Thursday, July 26, 2007

Summorum Pontificum and Dies iræ

Quick thought - now that the pre-V2 and the post-V2 forms of the Roman Rite are officially to be regarded as more or less “complementary”, a peculiar situation is created concerning Dies iræ.

As most of us know, this hymn is a sequence in the 1962 Missal. It is not found in the post-V2 Missal, though all four of the other sequences from the 1962 Missal are.

Jeffrey Tucker at TNLM (check the links on the right) asked a few weeks back about the potential for reintegrating parts of the 1962 Missal into the modern Mass.

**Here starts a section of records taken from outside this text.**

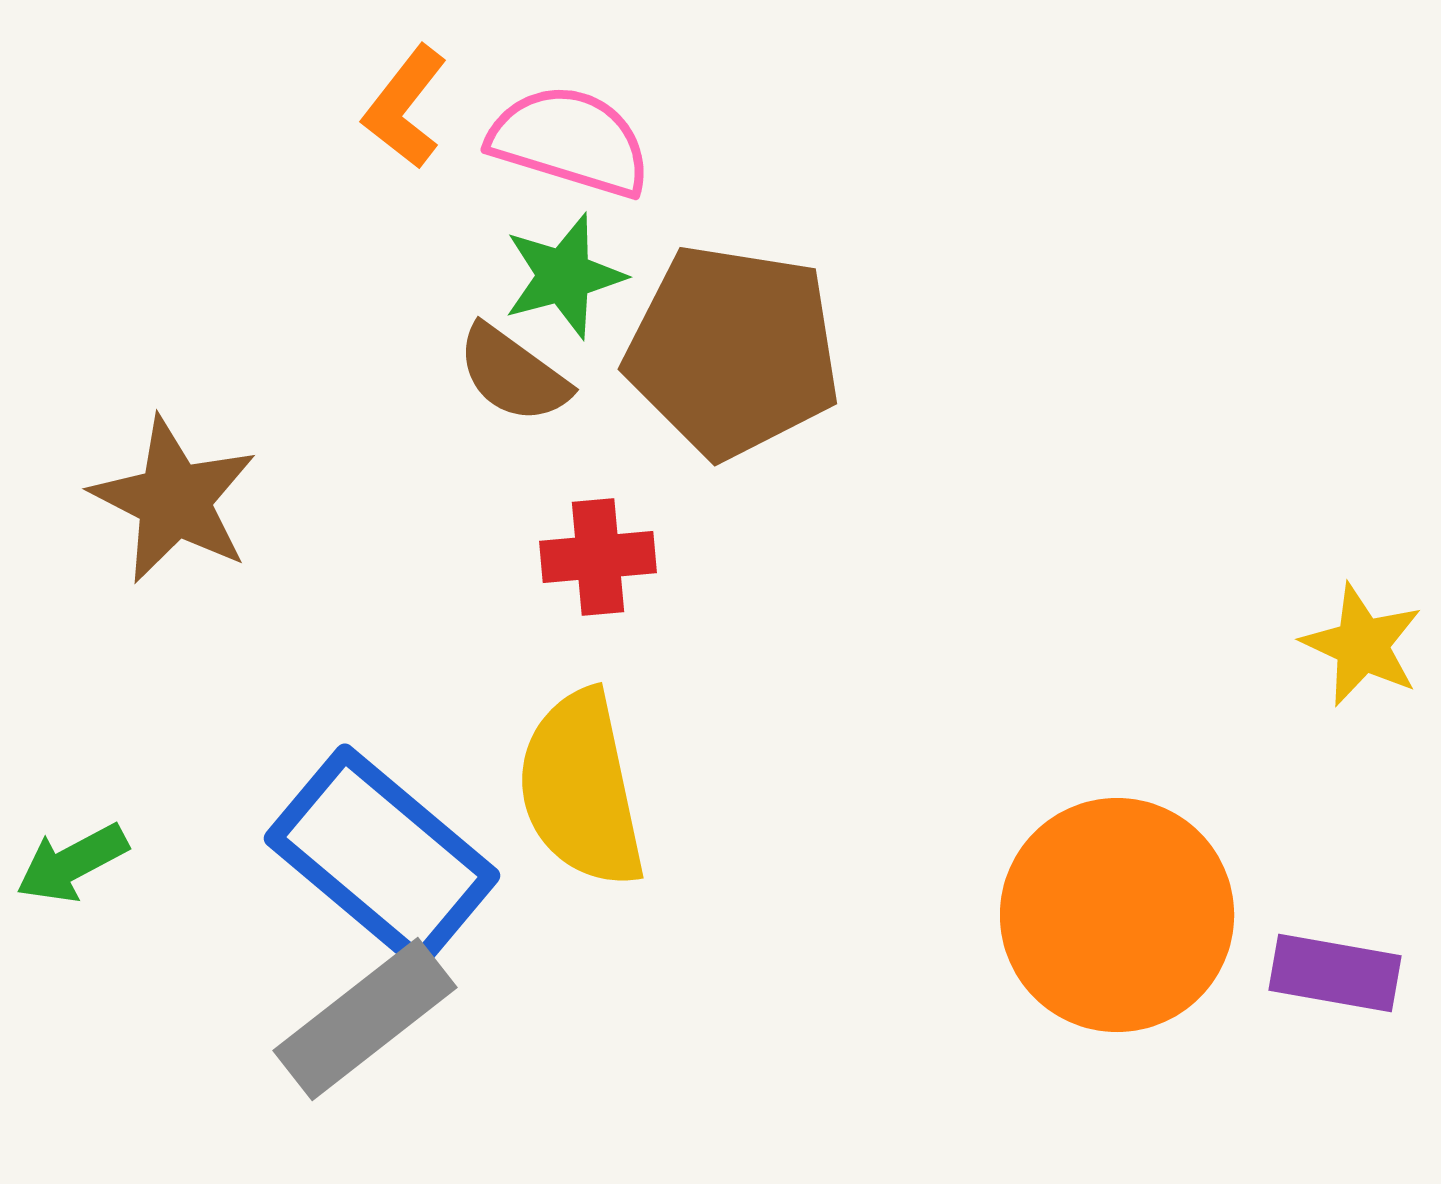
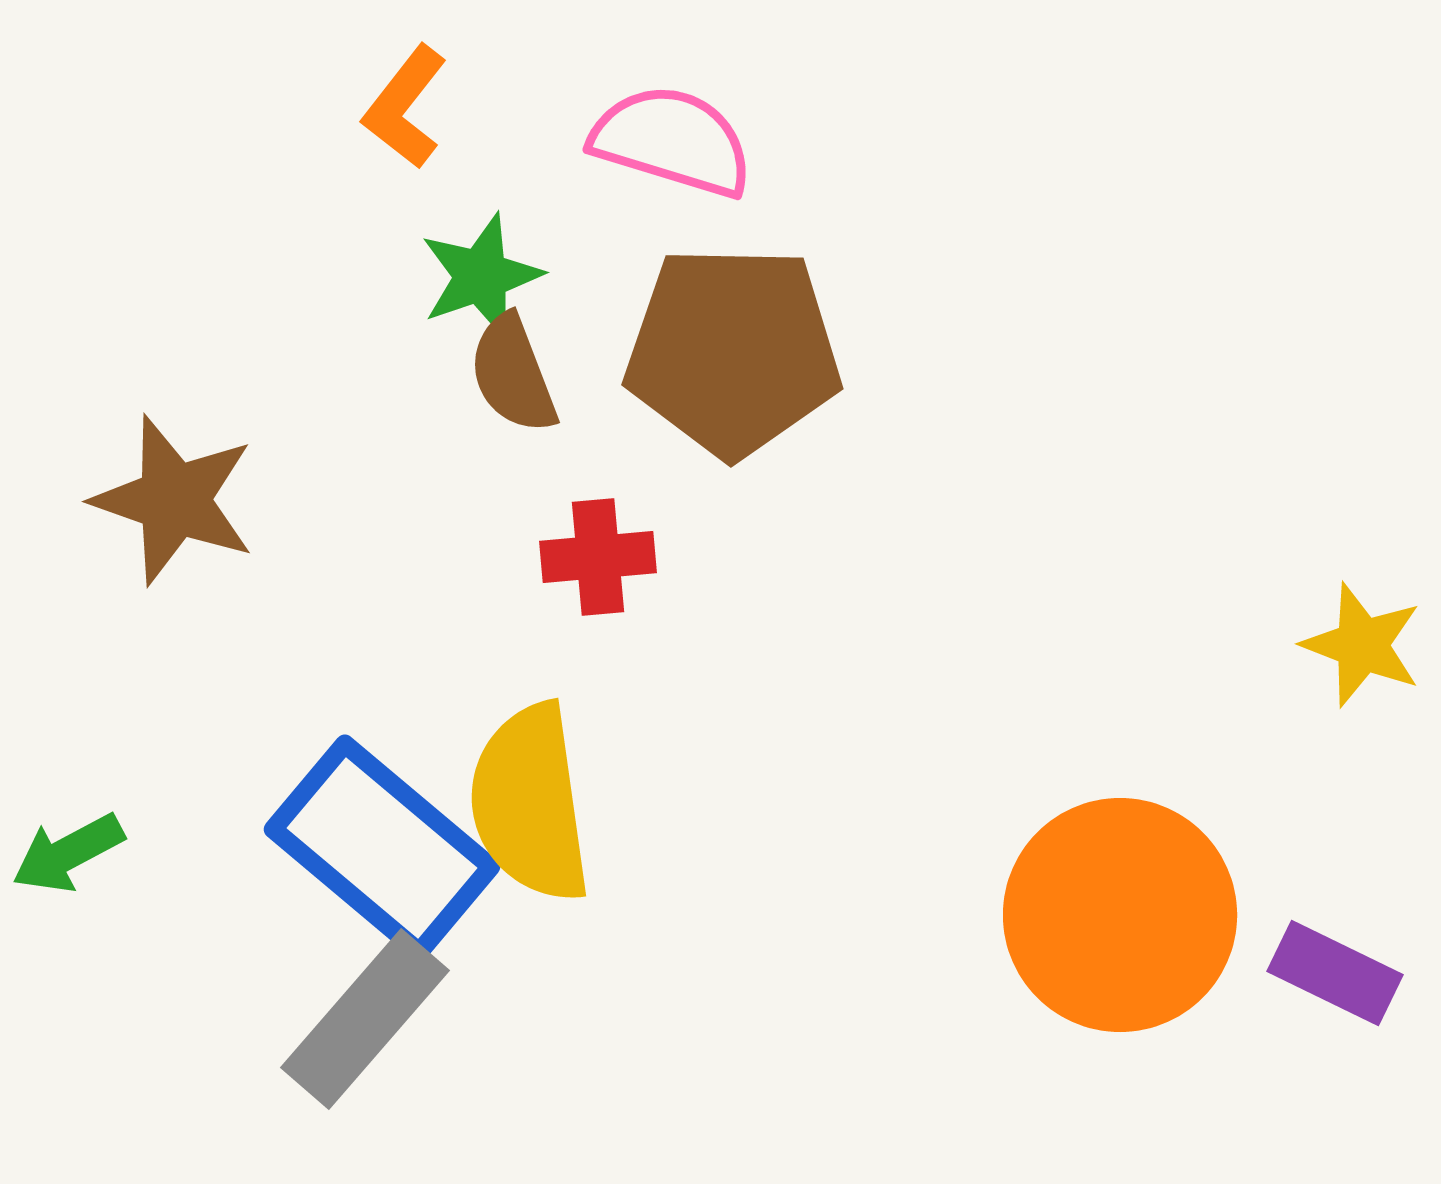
pink semicircle: moved 102 px right
green star: moved 83 px left; rotated 4 degrees counterclockwise
brown pentagon: rotated 8 degrees counterclockwise
brown semicircle: rotated 33 degrees clockwise
brown star: rotated 8 degrees counterclockwise
yellow star: rotated 4 degrees counterclockwise
yellow semicircle: moved 51 px left, 14 px down; rotated 4 degrees clockwise
blue rectangle: moved 9 px up
green arrow: moved 4 px left, 10 px up
orange circle: moved 3 px right
purple rectangle: rotated 16 degrees clockwise
gray rectangle: rotated 11 degrees counterclockwise
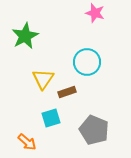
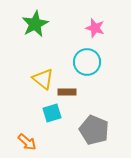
pink star: moved 15 px down
green star: moved 10 px right, 12 px up
yellow triangle: rotated 25 degrees counterclockwise
brown rectangle: rotated 18 degrees clockwise
cyan square: moved 1 px right, 5 px up
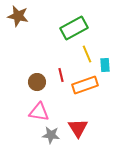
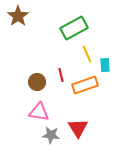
brown star: rotated 25 degrees clockwise
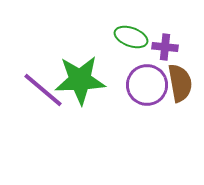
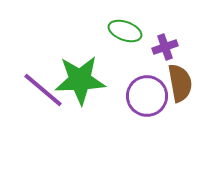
green ellipse: moved 6 px left, 6 px up
purple cross: rotated 25 degrees counterclockwise
purple circle: moved 11 px down
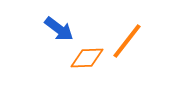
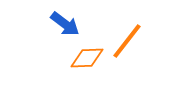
blue arrow: moved 6 px right, 5 px up
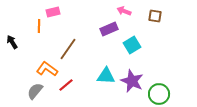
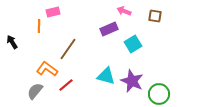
cyan square: moved 1 px right, 1 px up
cyan triangle: rotated 12 degrees clockwise
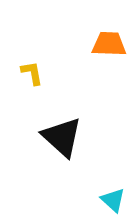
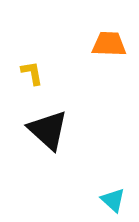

Jeff talked about offertory prayers and the Last Gospel - these, I would think, are something of a stretch because their being removed/replaced was a more decisive act, and introducing these into the modern Mass would be a bit “messy”, since nothing in the modern Missal envisions anything like Last Gospel, and (IIRC) the modern Missal has its own texts that take the place of the offertory prayers.

But the case is different with Dies iræ. Here is a removed text whose spot is indeed in place in the modern Mass. The rubrics account for texts of its genre in a specific location.

So, I will update my stance on DI in the modern Mass: I still would regard it as contrary to liturgical norms, but it is an absurdity for the norms not to permit the sequence in one form of the Mass but to forbid it (albeit implicitly) in the other.

(Of course, another absurdity comes into sight soon: the U.S. Lectionary has a responsorial psalm refrain on 18OT-c that comes from Ps. 95, with verses from Ps. 90. This is because the 1969 Ordo lectionum Missæ used Ps. 95 for both verses and refrain, while the 1981 OLM uses Ps. 90 - and the 1998 U.S. Lectionary botched the change.)


At Friday, July 27, 2007 9:11:00 AM, Blogger Jeffrey Tucker said...

Ah, an open mind! I was thinking that same thing, mainly because I turn this around in my head all the time. It is hugely important implications, practical ones, for the every-day work of scholas, though. It seems to me that the Motu Proprio makes it more difficult to keep a huge wall of separation between the new form and the old -- and the Dies is a good case in point.